Maybe. Search is a resource-intensive algorithmic problem. So you need one of two things to beat Google: more resources or a much better algorithm.
You're not going to get the first unless you're Facebook or Amazon or God, but maybe you can build a smarter algorithm. You are up against an army of some of the smartest computer scientists and mathematicians ever assembled -- but what you have going for you is a complete lack of inertia or legacy. You could try crazy things that Google might not, because they won't think it'll work. If you get lucky, one of those blows up. But you have to get very lucky (this is the Innovator's Dilemma in a nutshell).
You can also niche your space. Hoogle would be an example of that. If you know the searcher cares about Haskell functions only I imagine you can beat Google in that space. That solution probably expands to other interest spheres.
Additionally, you'll still have to find a way to make money. Even if you manage to get on par with Google's search results, it is difficult to replicate their advertising cash cow, and even more difficult to invent a completely new monetization strategy and make it successful.

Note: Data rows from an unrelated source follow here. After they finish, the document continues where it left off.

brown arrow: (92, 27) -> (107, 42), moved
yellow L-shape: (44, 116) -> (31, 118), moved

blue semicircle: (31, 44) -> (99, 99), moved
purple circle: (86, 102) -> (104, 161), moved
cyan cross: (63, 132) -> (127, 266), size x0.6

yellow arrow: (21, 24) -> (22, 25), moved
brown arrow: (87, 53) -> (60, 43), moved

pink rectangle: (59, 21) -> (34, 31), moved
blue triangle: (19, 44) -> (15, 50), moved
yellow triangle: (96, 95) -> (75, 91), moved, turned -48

And there will not be any time soon. Writing an efficient crawler for what we call the "modern" web is not something a small or even median-size company can pull off. Google enjoys a tremendous competitive advantage: people specifically optimize webpages for what it can and cannot do. So any newcomer to the field will have to replicate tons of technologies Google had years to perfect (in addition to solving problems like storage, search logic and bandwidth management).